Sandwiched between the Fraser River's North Arm and Burrard Inlet is the city of Burnaby. Once considered a sleepy suburban zone, it has now become a dynamic municipality and thriving commercial area. This is evident by the construction of the colossal Metrotown Centre, which draws shoppers from all over the region. The city is also home to Simon Fraser University, a wonderful example of local architect Arthur Erickson's innovative design, set atop Burnaby Mountain. One of Canada's most popular universities, this school attracts students from all over the world.

The rapidly expanding city of Richmond takes its shape from the Fraser River. Surrounded by the river's North and South arms, the city is protected from flooding by high, man-made dikes.
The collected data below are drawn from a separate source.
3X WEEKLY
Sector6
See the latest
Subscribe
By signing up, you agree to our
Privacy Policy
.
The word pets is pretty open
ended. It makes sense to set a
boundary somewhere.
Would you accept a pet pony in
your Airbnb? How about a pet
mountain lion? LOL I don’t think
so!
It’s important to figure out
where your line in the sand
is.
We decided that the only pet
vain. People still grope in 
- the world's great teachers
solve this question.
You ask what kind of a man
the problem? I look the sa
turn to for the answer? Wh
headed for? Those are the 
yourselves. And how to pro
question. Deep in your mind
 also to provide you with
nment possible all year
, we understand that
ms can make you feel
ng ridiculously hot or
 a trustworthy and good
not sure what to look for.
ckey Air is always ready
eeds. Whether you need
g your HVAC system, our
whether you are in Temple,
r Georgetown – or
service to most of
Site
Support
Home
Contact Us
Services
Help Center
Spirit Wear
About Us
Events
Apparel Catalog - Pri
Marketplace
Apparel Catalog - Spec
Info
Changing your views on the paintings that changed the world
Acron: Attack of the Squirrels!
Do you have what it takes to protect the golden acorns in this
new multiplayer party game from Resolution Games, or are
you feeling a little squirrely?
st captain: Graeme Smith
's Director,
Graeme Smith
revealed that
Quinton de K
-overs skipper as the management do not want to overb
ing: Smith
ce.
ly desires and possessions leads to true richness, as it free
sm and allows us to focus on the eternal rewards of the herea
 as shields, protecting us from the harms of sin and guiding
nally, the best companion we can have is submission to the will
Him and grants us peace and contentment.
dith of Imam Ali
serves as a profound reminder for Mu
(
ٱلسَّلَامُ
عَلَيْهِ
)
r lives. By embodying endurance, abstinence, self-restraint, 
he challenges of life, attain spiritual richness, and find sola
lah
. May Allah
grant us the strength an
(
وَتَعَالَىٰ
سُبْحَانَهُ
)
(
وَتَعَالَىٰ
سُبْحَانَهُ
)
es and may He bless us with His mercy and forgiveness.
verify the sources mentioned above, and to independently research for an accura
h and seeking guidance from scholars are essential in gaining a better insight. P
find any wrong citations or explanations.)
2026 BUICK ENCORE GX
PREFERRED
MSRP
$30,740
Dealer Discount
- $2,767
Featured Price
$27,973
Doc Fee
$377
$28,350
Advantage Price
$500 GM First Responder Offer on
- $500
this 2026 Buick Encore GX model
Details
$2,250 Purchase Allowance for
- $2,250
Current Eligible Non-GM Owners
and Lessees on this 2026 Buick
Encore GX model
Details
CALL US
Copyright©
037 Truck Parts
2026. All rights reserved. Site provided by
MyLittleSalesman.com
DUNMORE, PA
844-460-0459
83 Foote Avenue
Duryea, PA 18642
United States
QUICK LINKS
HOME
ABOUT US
The dikes make up the perimeter of this flat urban area and are ideal for walking or cycling. While in the city, enjoy the historic fishing village of Steveston, and the giant, vibrant Asian shopping centres like Yaohan and Parker Place.

New Westminster
New Westminster is the oldest city on Canada's West Coast. Located in the centre of the Lower Mainland along the north banks of the Fraser River, it offers spectacular views from all vantage points. Spend time exploring the Westminster Quay Public Market, and to get a taste of the area's rich history, visit the Irving House Historic Centre.

These are just a handful of the diverse shopping areas, communities, and neighbourhoods that are here to discover and explore. They provide insight into the wonderful cultural, urban and outdoor experiences that Vancouver has to offer.

Weekend trips

One of the top destinations in the country, the quaint historical city of Victoria is a popular weekend and day trip from Vancouver. Located on the West Coast's large Vancouver Island, this picturesque capital city is a 90-minute ferry ride from Vancouver. The trip itself offers a good look at the coast's natural beauty and if you're lucky, some Orca whales as well. In this city that rests on a Pacific Ocean harbour, you'll tread cobblestone streets, watch hanging baskets of colourful blooms sway, and listen to the clip-clop of horsedrawn carriages. Much of this small city's residents are anglophiles -- visitors can sip afternoon tea and bask in the glory of olde Brittannia after spending the day enjoying the city's shopping, galleries, parks, museums, and restaurants.

Among the most popular attractions are the Royal London Wax Museum, Empress Hotel, Miniature World, Crystal and Butchart Gardens, a replica of Anne Hathaway's thatch roof cottage, and Craigdarroch Castle. For those with a taste for the alternative, there's a strong skate and arts subculture here that despite attempts by the city's conservatives to quell it, thrives in little shops, great cafes and unusual book and record stores.